Why does Foo<int?> throw an exception?

static void Foo<T>() where T : new()
{
    T t = new T();

    Console.WriteLine("ToString: " + t.ToString());

    Console.WriteLine("GetHashCode: " + t.GetHashCode());

    Console.WriteLine("Equals: " + t.Equals(t));

    Console.WriteLine("GetType: " + t.GetType());
}

public void Main()
{
    Foo<int>();
    Foo<int?>(); // Exception thrown
}

Answer

int? is a nullable type. T t = new T(); returns a Nullable with a value of null.

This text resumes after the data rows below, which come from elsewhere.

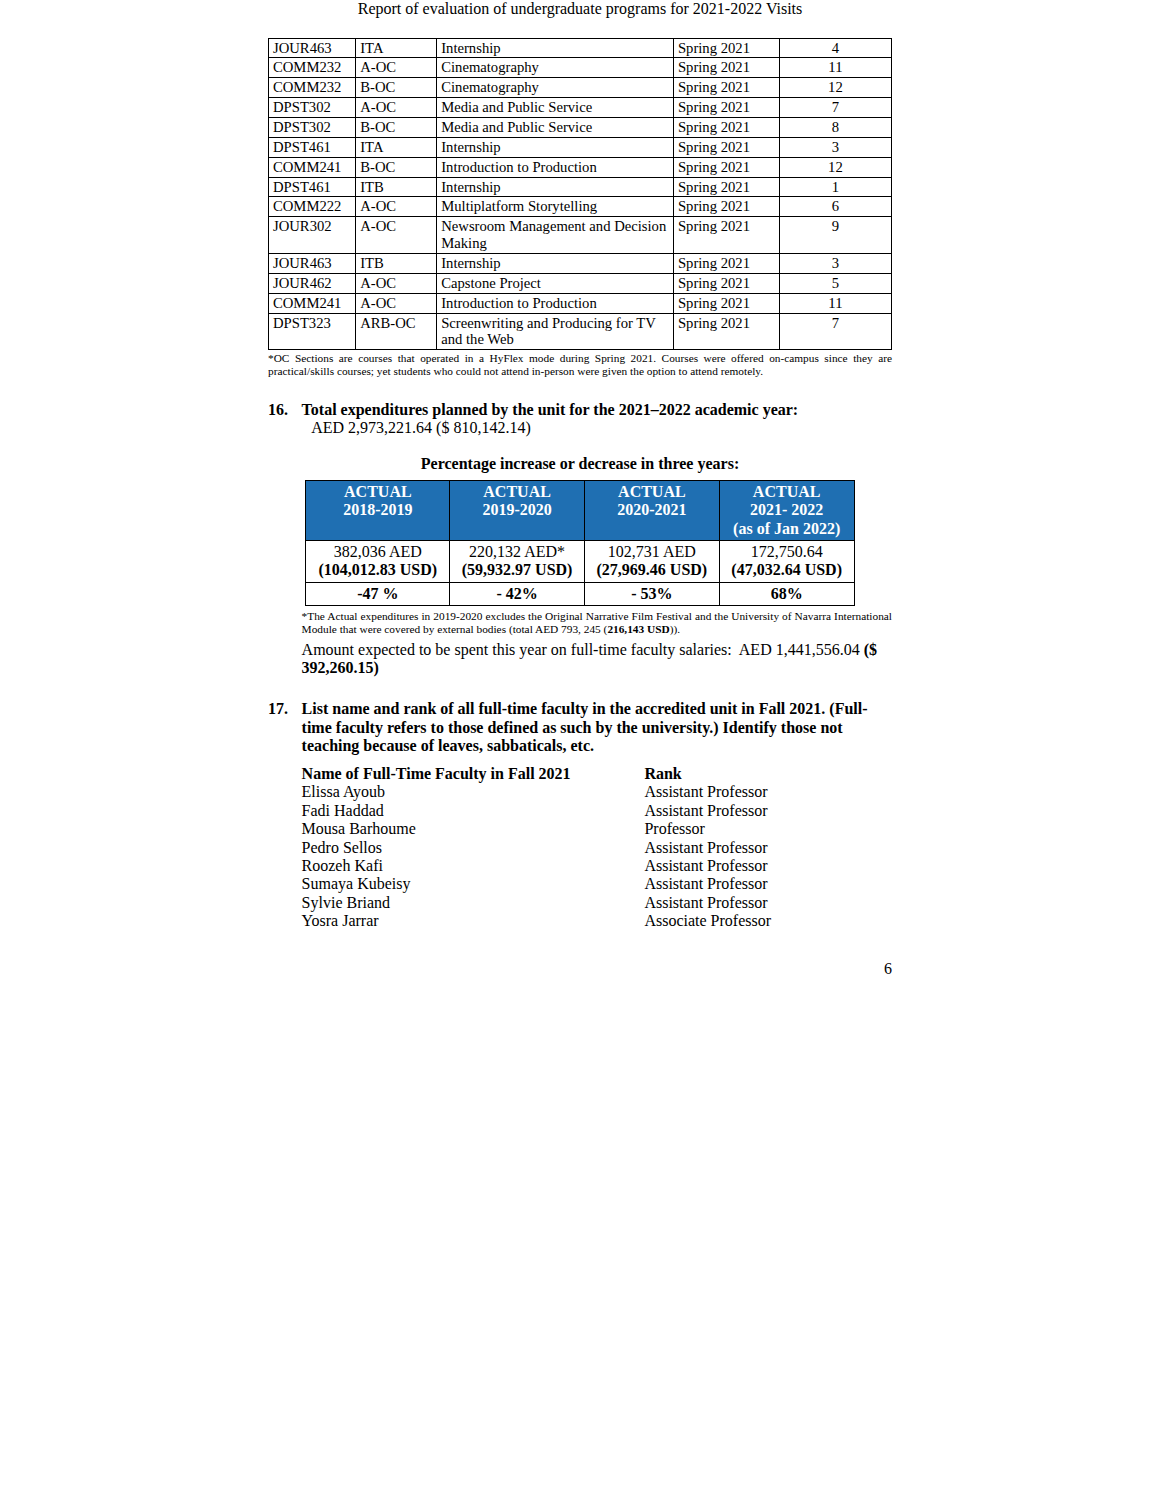Report of evaluation of undergraduate programs for 2021-2022 Visits
| JOUR463 | ITA | Internship | Spring 2021 | 4 |
| COMM232 | A-OC | Cinematography | Spring 2021 | 11 |
| COMM232 | B-OC | Cinematography | Spring 2021 | 12 |
| DPST302 | A-OC | Media and Public Service | Spring 2021 | 7 |
| DPST302 | B-OC | Media and Public Service | Spring 2021 | 8 |
| DPST461 | ITA | Internship | Spring 2021 | 3 |
| COMM241 | B-OC | Introduction to Production | Spring 2021 | 12 |
| DPST461 | ITB | Internship | Spring 2021 | 1 |
| COMM222 | A-OC | Multiplatform Storytelling | Spring 2021 | 6 |
| JOUR302 | A-OC | Newsroom Management and Decision Making | Spring 2021 | 9 |
| JOUR463 | ITB | Internship | Spring 2021 | 3 |
| JOUR462 | A-OC | Capstone Project | Spring 2021 | 5 |
| COMM241 | A-OC | Introduction to Production | Spring 2021 | 11 |
| DPST323 | ARB-OC | Screenwriting and Producing for TV and the Web | Spring 2021 | 7 |
*OC Sections are courses that operated in a HyFlex mode during Spring 2021. Courses were offered on-campus since they are practical/skills courses; yet students who could not attend in-person were given the option to attend remotely.
16.
Total expenditures planned by the unit for the 2021–2022 academic year:
AED 2,973,221.64 ($ 810,142.14)
Percentage increase or decrease in three years:
| ACTUAL 2018-2019 | ACTUAL 2019-2020 | ACTUAL 2020-2021 | ACTUAL 2021- 2022 (as of Jan 2022) |
| --- | --- | --- | --- |
| 382,036 AED (104,012.83 USD) | 220,132 AED* (59,932.97 USD) | 102,731 AED (27,969.46 USD) | 172,750.64 (47,032.64 USD) |
| -47 % | - 42% | - 53% | 68% |
*The Actual expenditures in 2019-2020 excludes the Original Narrative Film Festival and the University of Navarra International Module that were covered by external bodies (total AED 793, 245 (216,143 USD)).
Amount expected to be spent this year on full-time faculty salaries: AED 1,441,556.04 ($ 392,260.15)
17.
List name and rank of all full-time faculty in the accredited unit in Fall 2021. (Full-time faculty refers to those defined as such by the university.) Identify those not teaching because of leaves, sabbaticals, etc.
Name of Full-Time Faculty in Fall 2021
Rank
Elissa Ayoub
Assistant Professor
Fadi Haddad
Assistant Professor
Mousa Barhoume
Professor
Pedro Sellos
Assistant Professor
Roozeh Kafi
Assistant Professor
Sumaya Kubeisy
Assistant Professor
Sylvie Briand
Assistant Professor
Yosra Jarrar
Associate Professor
6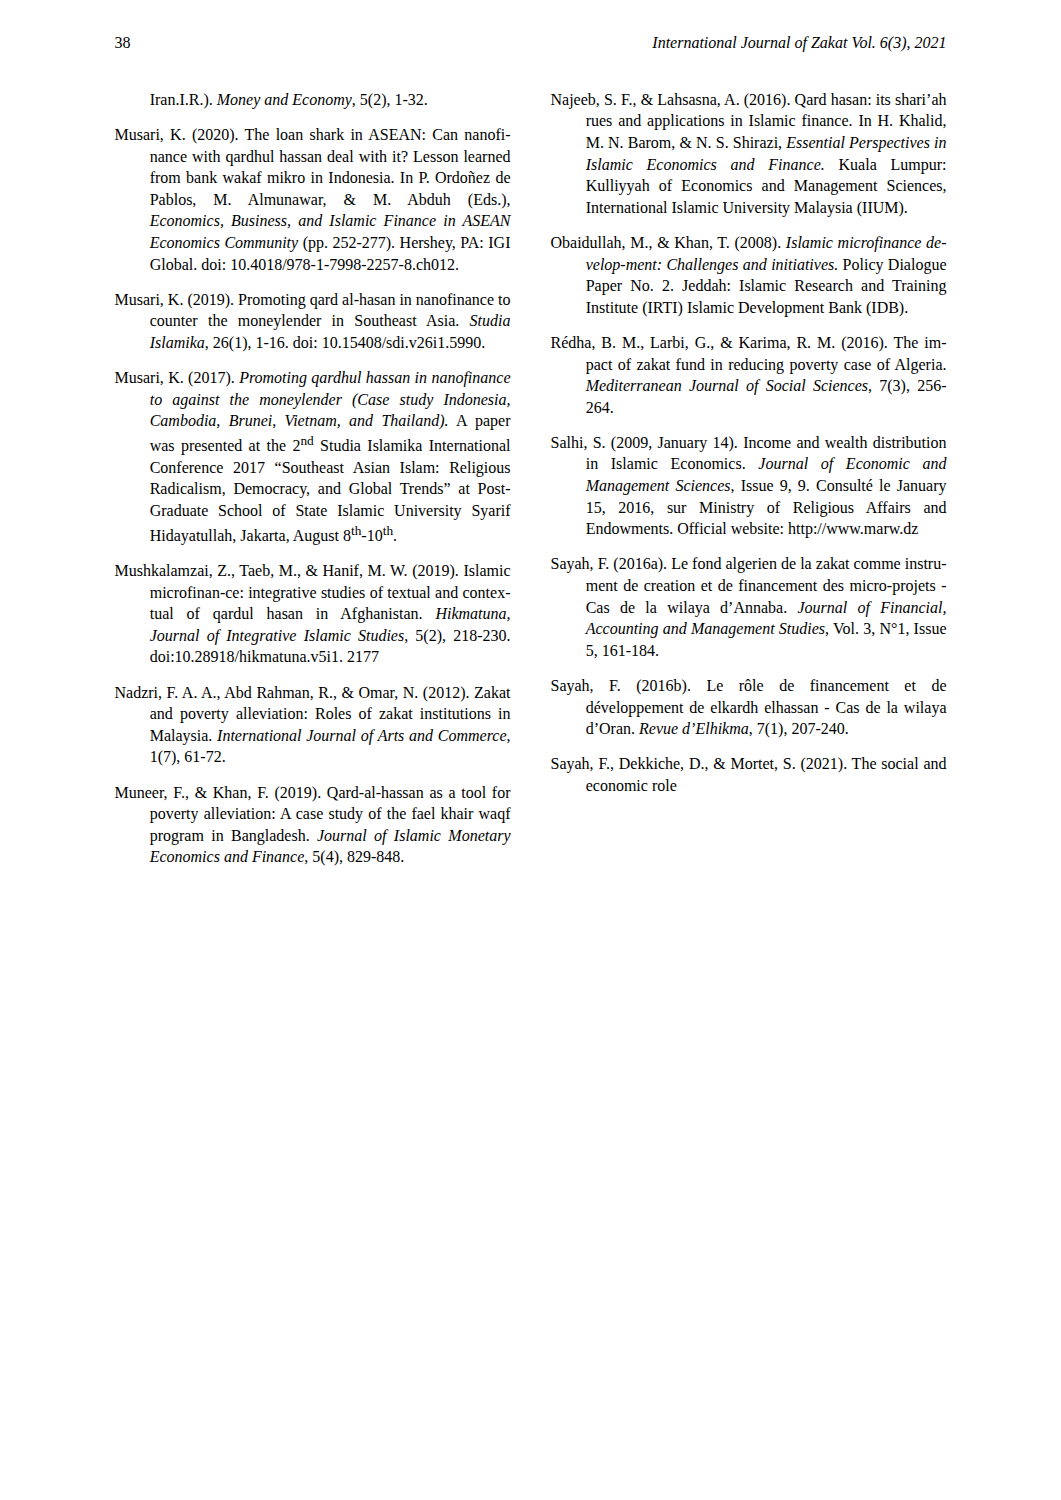38 International Journal of Zakat Vol. 6(3), 2021
Iran.I.R.). Money and Economy, 5(2), 1-32.
Musari, K. (2020). The loan shark in ASEAN: Can nanofinance with qardhul hassan deal with it? Lesson learned from bank wakaf mikro in Indonesia. In P. Ordoñez de Pablos, M. Almunawar, & M. Abduh (Eds.), Economics, Business, and Islamic Finance in ASEAN Economics Community (pp. 252-277). Hershey, PA: IGI Global. doi: 10.4018/978-1-7998-2257-8.ch012.
Musari, K. (2019). Promoting qard al-hasan in nanofinance to counter the moneylender in Southeast Asia. Studia Islamika, 26(1), 1-16. doi: 10.15408/sdi.v26i1.5990.
Musari, K. (2017). Promoting qardhul hassan in nanofinance to against the moneylender (Case study Indonesia, Cambodia, Brunei, Vietnam, and Thailand). A paper was presented at the 2nd Studia Islamika International Conference 2017 “Southeast Asian Islam: Religious Radicalism, Democracy, and Global Trends” at Post-Graduate School of State Islamic University Syarif Hidayatullah, Jakarta, August 8th-10th.
Mushkalamzai, Z., Taeb, M., & Hanif, M. W. (2019). Islamic microfinan-ce: integrative studies of textual and contextual of qardul hasan in Afghanistan. Hikmatuna, Journal of Integrative Islamic Studies, 5(2), 218-230. doi:10.28918/hikmatuna.v5i1. 2177
Nadzri, F. A. A., Abd Rahman, R., & Omar, N. (2012). Zakat and poverty alleviation: Roles of zakat institutions in Malaysia. International Journal of Arts and Commerce, 1(7), 61-72.
Muneer, F., & Khan, F. (2019). Qard-al-hassan as a tool for poverty alleviation: A case study of the fael khair waqf program in Bangladesh. Journal of Islamic Monetary Economics and Finance, 5(4), 829-848.
Najeeb, S. F., & Lahsasna, A. (2016). Qard hasan: its shari’ah rues and applications in Islamic finance. In H. Khalid, M. N. Barom, & N. S. Shirazi, Essential Perspectives in Islamic Economics and Finance. Kuala Lumpur: Kulliyyah of Economics and Management Sciences, International Islamic University Malaysia (IIUM).
Obaidullah, M., & Khan, T. (2008). Islamic microfinance develop-ment: Challenges and initiatives. Policy Dialogue Paper No. 2. Jeddah: Islamic Research and Training Institute (IRTI) Islamic Development Bank (IDB).
Rédha, B. M., Larbi, G., & Karima, R. M. (2016). The impact of zakat fund in reducing poverty case of Algeria. Mediterranean Journal of Social Sciences, 7(3), 256-264.
Salhi, S. (2009, January 14). Income and wealth distribution in Islamic Economics. Journal of Economic and Management Sciences, Issue 9, 9. Consulté le January 15, 2016, sur Ministry of Religious Affairs and Endowments. Official website: http://www.marw.dz
Sayah, F. (2016a). Le fond algerien de la zakat comme instrument de creation et de financement des micro-projets - Cas de la wilaya d’Annaba. Journal of Financial, Accounting and Management Studies, Vol. 3, N°1, Issue 5, 161-184.
Sayah, F. (2016b). Le rôle de financement et de développement de elkardh elhassan - Cas de la wilaya d’Oran. Revue d’Elhikma, 7(1), 207-240.
Sayah, F., Dekkiche, D., & Mortet, S. (2021). The social and economic role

If we have a look at the definition of Nullable we find the following:

 [Serializable]
 public struct Nullable<T> where T : struct
 {
    public Nullable(T value);
    public static explicit operator T(Nullable<T> value);
    public static implicit operator Nullable<T>(T value);
    public bool HasValue { get; }
    public T Value { get; }
    public override bool Equals(object other);
    public override int GetHashCode();
    public T GetValueOrDefault();
    public T GetValueOrDefault(T defaultValue);
    public override string ToString();
}

As you can see, Nullable overrides ToString, GetHashCode and Equals. Calling these methods on a nullable type is save will give you a nice result.

But GetType is another story. GetType only exists on the base class Object and cannot be overridden. When calling GetType on a Nullable, your item is boxed to Object.

int i = 123;
// The following line boxes i.
object o = i;  

If you have a Nullable with a value of null and you box it to object you get null back. Think of it like having a null value being boxed to a null reference. And calling GetType() on null gives you an exception!